There can be no doubt but that the jury’s verdict in favor of the defendant (appellee) related to the issues raised by his separate action. The jury added to the form submitted by the court the following, to-wit:

“We understand that by this verdict, we are awarding the defendant, H. D. Sibley, the balance of purchase price due on the cattle, five hundred and twenty-five dollars ($525,00). and no more.”

While this’portion of the verdict might be disregarded as surplusage, it may also be looked to for identifying the issues which, in the formal portion of the verdict submitted by the court, have been determined in favor of the defendant. Thus viewed, it is apparent that the jury *312found the appellant indebted to the appellee for the balance of the purchase price due on said cattle, which finding presupposes, under the proofs in this case, title and right to possession in appellant. “When on the whole record, we see that injustice has not been done a defendant, it would be going too far to deprive a plaintiff of a recovery upon no better grounds than the bare informality of a verdict.” This language of the Territorial Supreme Court in Brannin v. Bremen, 2 N. M. 40, 47, with a transposition of the parties, may well be repeated with reference to the rights of the parties in this case.

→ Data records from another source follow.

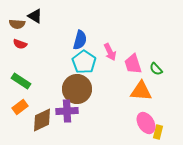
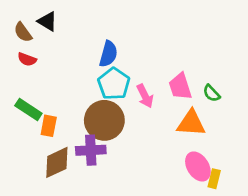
brown semicircle: (17, 24) -> (23, 32), turned 49
pink arrow: (110, 52) -> (145, 96), moved
orange rectangle: (20, 107) -> (49, 126), moved, turned -42

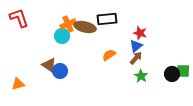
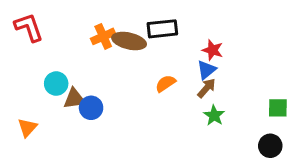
cyan circle: (62, 36) -> (56, 84), moved
brown triangle: (49, 65) -> (74, 99), turned -42
black circle: (172, 74) -> (270, 146), moved
orange triangle: (18, 84) -> (27, 128), turned -32

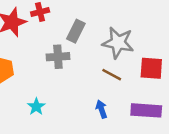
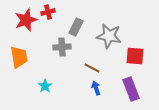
brown line: (112, 75) -> (92, 68), moved
purple rectangle: (146, 110) -> (131, 89), turned 65

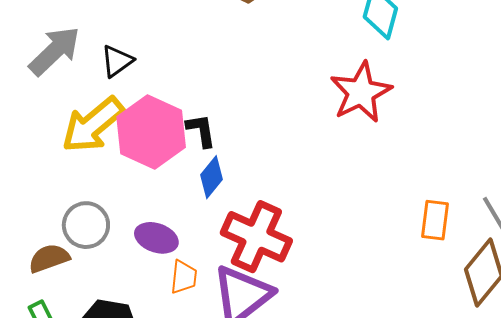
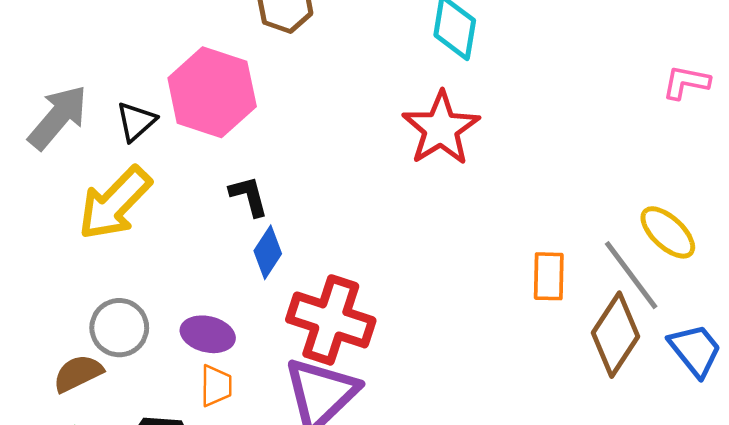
pink hexagon: (151, 132) -> (212, 92), moved
orange trapezoid: (184, 277) -> (216, 386), moved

The case was submitted to the jury generally; no request for special findings having been made. And it is worthy of note that no objection was made in the court below to the form of verdict returned, nor request made for any correction of same prior to the jury’s discharge. The only purpose or occasion for a retrial of this cause, as heretofore stated, would be to have determined by positive verdict the replevin issues as between the parties. These issues in the very nature of the jury’s verdict already are determined in appellant’s favor. The fact that the negative character of such determination entitles his adversary, the appellee, to judgment against him on the jury’s positive verdict awarding an unpaid portion of the purchase price, results from appellant having joined issue with appellee on the latter’s claim therefor, set up in the so-called further answer and separate action.

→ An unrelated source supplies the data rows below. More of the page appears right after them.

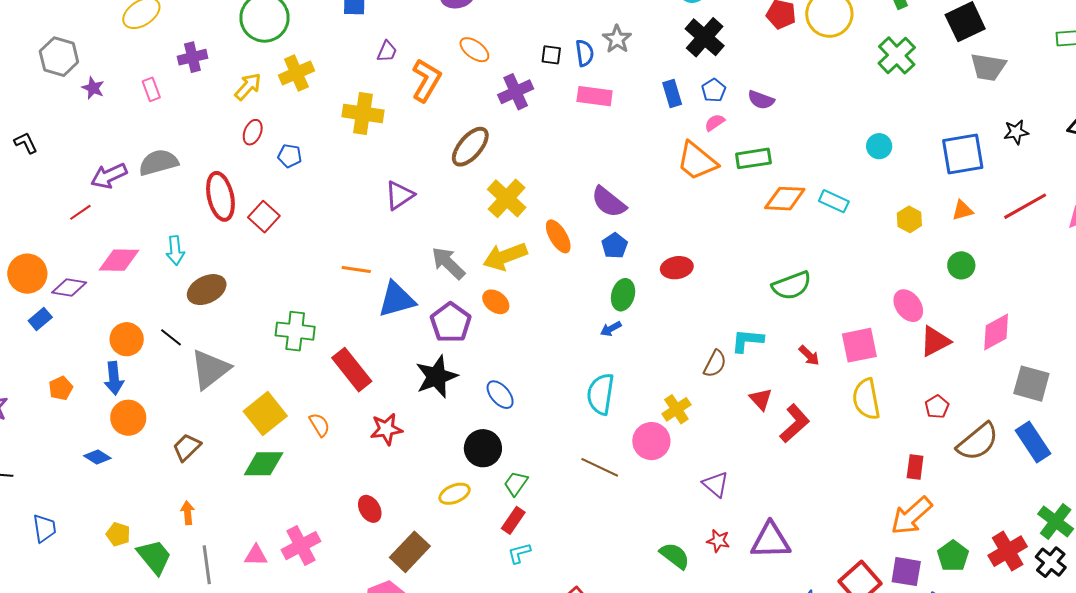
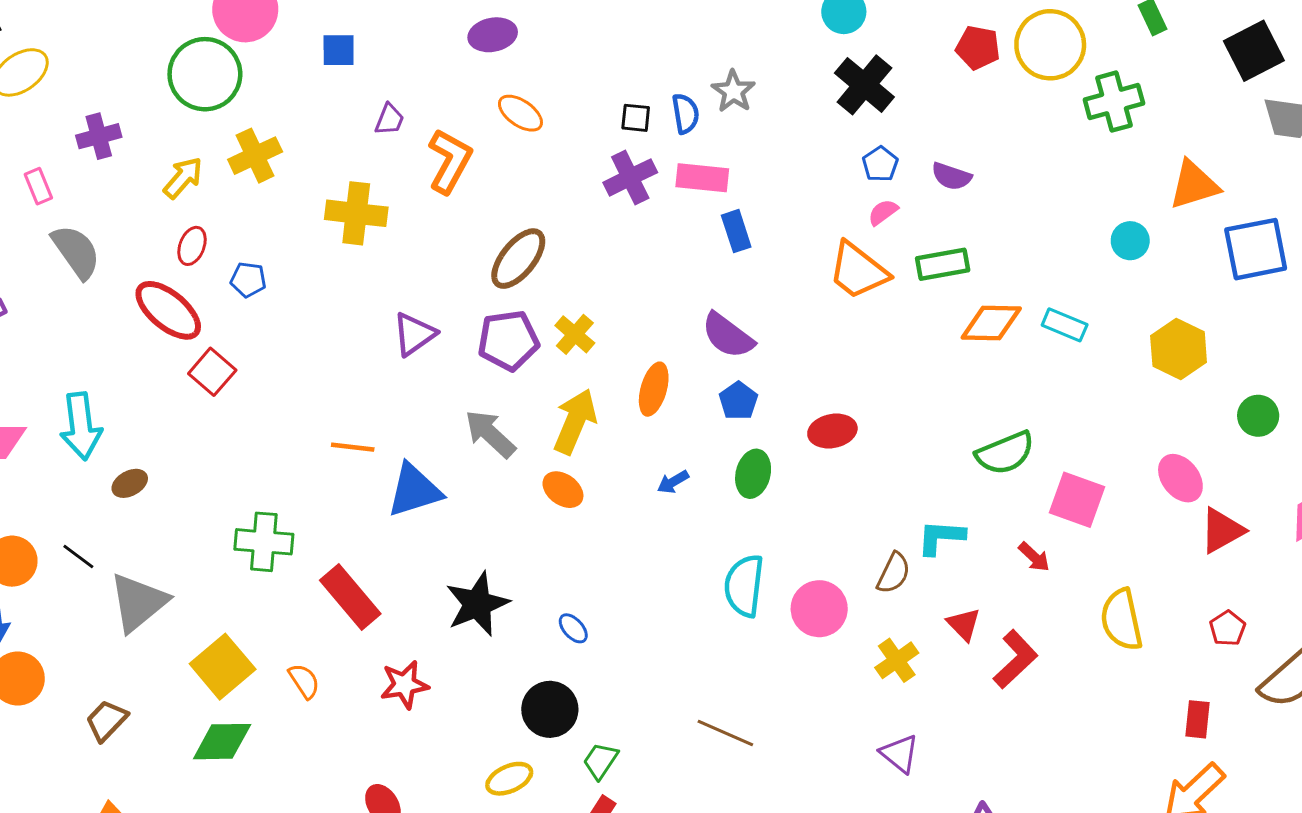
green cross: (897, 55) -> (1114, 102), moved, turned 30
purple cross: (516, 92) -> (630, 177), moved
blue rectangle: (672, 93) -> (736, 231), moved
gray semicircle: (158, 162) -> (76, 252), moved, turned 72
red ellipse: (220, 196) -> (168, 310), moved, turned -36
yellow cross: (507, 198) -> (575, 334), size x0.7
orange triangle: (962, 210) -> (1194, 185), moved, size x1.6
yellow hexagon: (909, 219) -> (1179, 349), size x1.5
orange ellipse: (558, 236) -> (654, 389), turned 48
cyan arrow: (175, 250) -> (81, 426), size x1.5
yellow arrow: (505, 256) -> (575, 421), turned 135
brown ellipse: (207, 290) -> (130, 483), size x0.6
purple pentagon: (451, 323) -> (508, 340), moved, turned 30
blue arrow: (611, 329) -> (673, 482), moved
pink square: (859, 345) -> (1077, 500), moved, turned 33
cyan semicircle: (601, 394) -> (744, 586), moved
blue ellipse: (500, 395) -> (573, 628), size x0.7
yellow cross: (676, 409) -> (897, 660), moved
pink circle: (651, 441) -> (819, 609), moved

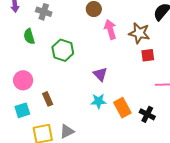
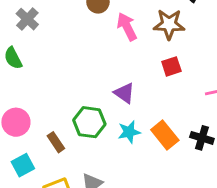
gray cross: (44, 12) -> (27, 19), turned 35
green hexagon: (63, 50) -> (89, 122), moved
red square: (148, 55) -> (171, 66), moved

The appellant suggests that, under the judgment in question, the appellee has the option of taking the money or retaking the cattle. Under the view we take of the case, the appellee has no such election. Section 105— 1711, N. M. Statutes Annotated 1929, does not apply to the situation here disclosed.

We do not feel that the record in this case calls for a reversal. We therefore affirm the judgment of the lower court, and remand the cause, and it is so ordered.

BICKLEY, C. J., and PARKER, J., concur.

WATSON and HUDSPETH, JJ., did not participate.